Updated on: Wednesday, March 27, 2013
The more choices people have, the riskier the decisions they make, according to the study which sheds light on how we behave when faced with large amounts of information.
Researchers at the University of Warwick and the University of Lugano set up a gambling game in which they analysed how decision-making is affected when people are faced with a large number of potential gambles.
They found that a bias in the way people gather information leads them to take more risks when they choose a gamble from a large set of options.
This means that, when faced with a large number of choices - each having outcomes associated with different probabilities of occurring - people are more likely to overestimate the probabilities of some of the rarest events.
The study on 64 participants, published in the journal Psychonomic Bulletin and Review, found that with large choice sets, people took riskier gambles based on a flawed perception that there was a higher probability of "winning big" - but in reality they more often went away empty-handed.
Dr Thomas Hills of the Department of Psychology at the University of Warwick said, "It's not that people just give up and make random decisions when faced with a large number of options. They are making rational decisions, but these decisions are based on faulty information gathering."
"The problem is with the information search strategies people use when faced with a large number of options. People search more when they have many choices, increasing the likelihood that they will encounter rare, risky events," Hills said in a statement.
"The problem is that they don't sample any given choice enough to understand its underlying probabilities. This leaves the rare events sticking out like sore thumbs.

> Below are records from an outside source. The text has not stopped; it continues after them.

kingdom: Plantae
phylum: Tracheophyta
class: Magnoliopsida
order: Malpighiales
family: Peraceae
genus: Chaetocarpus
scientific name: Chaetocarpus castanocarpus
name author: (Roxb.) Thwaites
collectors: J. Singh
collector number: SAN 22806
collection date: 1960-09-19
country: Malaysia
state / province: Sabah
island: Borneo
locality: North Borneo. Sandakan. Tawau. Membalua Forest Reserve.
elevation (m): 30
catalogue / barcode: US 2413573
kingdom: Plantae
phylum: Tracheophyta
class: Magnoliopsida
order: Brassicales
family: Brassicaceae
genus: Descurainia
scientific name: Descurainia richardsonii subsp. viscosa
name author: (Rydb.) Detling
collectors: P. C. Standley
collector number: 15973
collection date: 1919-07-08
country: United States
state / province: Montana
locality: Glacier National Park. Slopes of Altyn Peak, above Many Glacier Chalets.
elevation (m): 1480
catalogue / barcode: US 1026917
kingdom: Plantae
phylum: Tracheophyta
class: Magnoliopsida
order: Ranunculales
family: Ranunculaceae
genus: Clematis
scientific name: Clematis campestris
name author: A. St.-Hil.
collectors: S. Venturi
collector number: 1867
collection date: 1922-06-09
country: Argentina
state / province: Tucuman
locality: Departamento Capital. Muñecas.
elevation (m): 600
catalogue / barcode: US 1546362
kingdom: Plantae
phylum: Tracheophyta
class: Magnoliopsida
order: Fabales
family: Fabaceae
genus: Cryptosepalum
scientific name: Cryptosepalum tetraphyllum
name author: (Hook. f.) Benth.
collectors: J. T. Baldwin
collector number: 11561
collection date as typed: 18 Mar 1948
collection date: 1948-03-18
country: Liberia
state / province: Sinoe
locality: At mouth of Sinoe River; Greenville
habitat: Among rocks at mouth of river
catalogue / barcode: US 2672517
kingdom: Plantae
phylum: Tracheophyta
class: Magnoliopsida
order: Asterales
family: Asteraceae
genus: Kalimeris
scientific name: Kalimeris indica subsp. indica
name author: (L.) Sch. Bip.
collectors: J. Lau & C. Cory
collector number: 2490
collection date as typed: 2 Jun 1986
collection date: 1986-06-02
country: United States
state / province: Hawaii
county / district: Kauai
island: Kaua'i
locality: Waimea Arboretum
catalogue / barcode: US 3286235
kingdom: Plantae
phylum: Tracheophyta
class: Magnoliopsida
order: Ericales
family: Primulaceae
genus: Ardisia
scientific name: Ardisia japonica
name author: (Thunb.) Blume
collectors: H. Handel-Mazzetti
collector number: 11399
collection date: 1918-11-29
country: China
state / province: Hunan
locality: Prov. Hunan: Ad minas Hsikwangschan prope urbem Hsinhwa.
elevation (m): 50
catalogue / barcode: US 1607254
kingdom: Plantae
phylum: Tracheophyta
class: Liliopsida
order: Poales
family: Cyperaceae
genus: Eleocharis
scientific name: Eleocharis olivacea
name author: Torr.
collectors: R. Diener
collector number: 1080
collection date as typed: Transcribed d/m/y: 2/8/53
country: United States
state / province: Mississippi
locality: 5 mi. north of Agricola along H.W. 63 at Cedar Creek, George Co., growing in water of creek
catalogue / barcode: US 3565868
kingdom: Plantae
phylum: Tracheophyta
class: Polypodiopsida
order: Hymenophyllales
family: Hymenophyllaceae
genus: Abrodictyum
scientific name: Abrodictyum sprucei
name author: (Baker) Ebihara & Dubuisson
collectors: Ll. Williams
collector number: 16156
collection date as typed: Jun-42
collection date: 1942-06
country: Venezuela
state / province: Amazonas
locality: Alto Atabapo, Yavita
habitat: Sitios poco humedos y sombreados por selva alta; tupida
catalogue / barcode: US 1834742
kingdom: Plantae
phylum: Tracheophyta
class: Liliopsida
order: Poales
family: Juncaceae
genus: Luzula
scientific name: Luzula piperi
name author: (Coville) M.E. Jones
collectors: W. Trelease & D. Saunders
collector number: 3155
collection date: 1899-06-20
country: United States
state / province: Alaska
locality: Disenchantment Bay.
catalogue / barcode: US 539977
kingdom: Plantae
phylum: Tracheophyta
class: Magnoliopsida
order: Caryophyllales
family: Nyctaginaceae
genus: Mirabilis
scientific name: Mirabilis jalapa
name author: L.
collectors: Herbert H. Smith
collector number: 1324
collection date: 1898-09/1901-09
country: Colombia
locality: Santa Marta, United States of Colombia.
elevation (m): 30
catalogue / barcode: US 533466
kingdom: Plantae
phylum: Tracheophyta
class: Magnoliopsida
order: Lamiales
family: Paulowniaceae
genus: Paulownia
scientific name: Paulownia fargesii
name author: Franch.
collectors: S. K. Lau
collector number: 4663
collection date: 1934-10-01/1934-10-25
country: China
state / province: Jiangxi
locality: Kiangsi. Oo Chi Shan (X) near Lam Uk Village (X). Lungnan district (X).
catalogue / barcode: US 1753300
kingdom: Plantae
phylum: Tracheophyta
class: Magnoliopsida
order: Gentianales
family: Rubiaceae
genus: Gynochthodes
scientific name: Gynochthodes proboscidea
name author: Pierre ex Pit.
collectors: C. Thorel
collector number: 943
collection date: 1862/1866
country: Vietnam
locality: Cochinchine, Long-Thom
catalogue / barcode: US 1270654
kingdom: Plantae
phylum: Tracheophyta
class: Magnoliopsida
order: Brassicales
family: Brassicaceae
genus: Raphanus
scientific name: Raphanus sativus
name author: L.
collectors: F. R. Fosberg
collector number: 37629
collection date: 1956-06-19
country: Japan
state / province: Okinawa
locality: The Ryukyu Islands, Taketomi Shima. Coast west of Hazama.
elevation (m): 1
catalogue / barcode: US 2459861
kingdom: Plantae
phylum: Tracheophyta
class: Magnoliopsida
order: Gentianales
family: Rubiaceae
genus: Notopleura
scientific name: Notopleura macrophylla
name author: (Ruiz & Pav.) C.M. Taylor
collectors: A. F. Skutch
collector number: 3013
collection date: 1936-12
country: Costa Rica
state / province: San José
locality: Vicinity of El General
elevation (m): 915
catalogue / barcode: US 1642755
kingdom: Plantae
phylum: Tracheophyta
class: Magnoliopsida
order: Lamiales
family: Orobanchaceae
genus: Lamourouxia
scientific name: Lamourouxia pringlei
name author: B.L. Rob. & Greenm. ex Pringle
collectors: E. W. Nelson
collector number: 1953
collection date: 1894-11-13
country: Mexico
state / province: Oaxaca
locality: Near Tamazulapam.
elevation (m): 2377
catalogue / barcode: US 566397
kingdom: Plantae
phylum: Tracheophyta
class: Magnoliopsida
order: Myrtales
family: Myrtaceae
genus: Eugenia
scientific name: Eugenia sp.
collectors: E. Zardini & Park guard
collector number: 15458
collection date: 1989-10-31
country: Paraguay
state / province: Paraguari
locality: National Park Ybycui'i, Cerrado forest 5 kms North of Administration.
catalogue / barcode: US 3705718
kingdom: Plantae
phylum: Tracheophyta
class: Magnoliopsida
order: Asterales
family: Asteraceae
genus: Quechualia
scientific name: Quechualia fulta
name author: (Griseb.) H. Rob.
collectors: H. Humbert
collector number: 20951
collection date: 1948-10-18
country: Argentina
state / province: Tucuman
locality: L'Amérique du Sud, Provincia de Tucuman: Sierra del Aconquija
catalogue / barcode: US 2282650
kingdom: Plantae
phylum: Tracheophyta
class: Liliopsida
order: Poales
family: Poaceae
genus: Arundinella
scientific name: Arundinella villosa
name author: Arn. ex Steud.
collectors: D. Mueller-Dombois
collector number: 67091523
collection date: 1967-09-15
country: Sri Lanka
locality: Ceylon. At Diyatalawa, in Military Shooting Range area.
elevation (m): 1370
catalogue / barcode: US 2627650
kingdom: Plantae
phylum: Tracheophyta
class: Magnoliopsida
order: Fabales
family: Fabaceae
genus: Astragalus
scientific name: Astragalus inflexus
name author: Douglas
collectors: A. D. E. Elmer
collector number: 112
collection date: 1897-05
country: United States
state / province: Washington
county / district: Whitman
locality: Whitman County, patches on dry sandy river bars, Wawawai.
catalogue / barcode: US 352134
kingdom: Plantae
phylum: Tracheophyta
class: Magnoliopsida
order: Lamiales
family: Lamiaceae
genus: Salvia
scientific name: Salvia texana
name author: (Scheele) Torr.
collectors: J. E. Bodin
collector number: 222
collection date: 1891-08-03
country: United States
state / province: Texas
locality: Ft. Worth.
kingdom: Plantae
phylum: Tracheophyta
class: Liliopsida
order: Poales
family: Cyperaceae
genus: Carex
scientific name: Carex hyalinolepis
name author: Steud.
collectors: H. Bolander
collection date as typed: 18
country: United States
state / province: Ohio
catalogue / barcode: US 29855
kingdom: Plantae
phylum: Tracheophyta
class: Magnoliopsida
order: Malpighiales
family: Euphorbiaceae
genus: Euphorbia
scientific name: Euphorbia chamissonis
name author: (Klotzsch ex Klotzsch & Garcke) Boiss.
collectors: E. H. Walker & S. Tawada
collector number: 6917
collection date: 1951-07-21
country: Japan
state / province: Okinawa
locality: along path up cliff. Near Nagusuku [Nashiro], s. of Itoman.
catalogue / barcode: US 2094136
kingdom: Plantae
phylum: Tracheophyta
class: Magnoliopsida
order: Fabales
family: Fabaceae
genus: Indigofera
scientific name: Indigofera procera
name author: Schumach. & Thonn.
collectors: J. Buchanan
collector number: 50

As a consequence, people choose these riskier gambles more often," he said.
The researchers also found differences in decision-making between the "many-to-few group" - those who started with a large number of choices which were then decreased – and the "few-to-many group" where the order was reversed.
The study showed that people who started with smaller choice sets were more likely than the other group to gather more information across all choice set sizes.
Conversely, people who started with a large choice set gathered less information than the other group when it came to the smaller choice sets.